Civil Engineers design roads, bridges, ports, airports, railroads and other transportation systems. They also design water supply systems to purify drinking water and wastewater treatment systems to protect the environment. In addition, civil engineers may design dams, irrigation systems and other large public works projects.
Environmental Engineers are a subgroup of Civil Engineers who design systems and processes that protect the environment and reclaim habitats for nature. These processes may include high tech systems to remove and/or mitigate hazardous wastes from the air, groundwater or the land.
Structural Engineers design the framework for buildings, bridges and other large structures. By specifying specific uses of steel, concrete, wood and other materials in their designs, these engineers enable us to build structures capable of withstanding the weight of the building or bridge, its contents and the forces of wind, snow and earthquakes.
Geotechnical Engineers study subsurface conditions to determine the best foundation systems for buildings, bridges, roads and other structures. Their work is critical to any structure due to the various types of subsurface conditions found throughout the world. Different foundations systems are required if the conditions under the surface are rock, silt, or sand.

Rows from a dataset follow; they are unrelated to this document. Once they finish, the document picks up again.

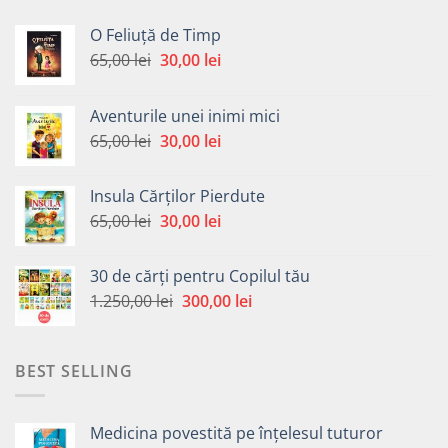
O Feliuță de Timp
Prețul
Prețul
65,00
lei
30,00
lei
inițial
curent
a
este:
Aventurile unei inimi mici
fost:
30,00 lei.
Prețul
Prețul
65,00
lei
30,00
lei
65,00 lei.
inițial
curent
a
este:
Insula Cărților Pierdute
fost:
30,00 lei.
Prețul
Prețul
65,00
lei
30,00
lei
65,00 lei.
inițial
curent
a
este:
30 de cărți pentru Copilul tău
fost:
30,00 lei.
Prețul
Prețul
1.250,00
lei
300,00
lei
65,00 lei.
inițial
curent
a
este:
fost:
300,00 lei.
BEST SELLING
1.250,00 lei.
Medicina povestită pe înțelesul tuturor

Mechanical Engineers design plumbing, heating, ventilation, elevator, fire protection and air conditioning systems for buildings, as well as manufacturing processes for industry.
Electrical Engineers design large power generating plants and power distribution systems, as well as building lighting and power distribution systems, mechanical controls and data/voice communications systems.
There are a variety of other engineering disciplines that are subgroups of the above such as manufacturing engineers, fire protection engineers, chemical engineers, aeronautical engineers, nuclear engineers, etc.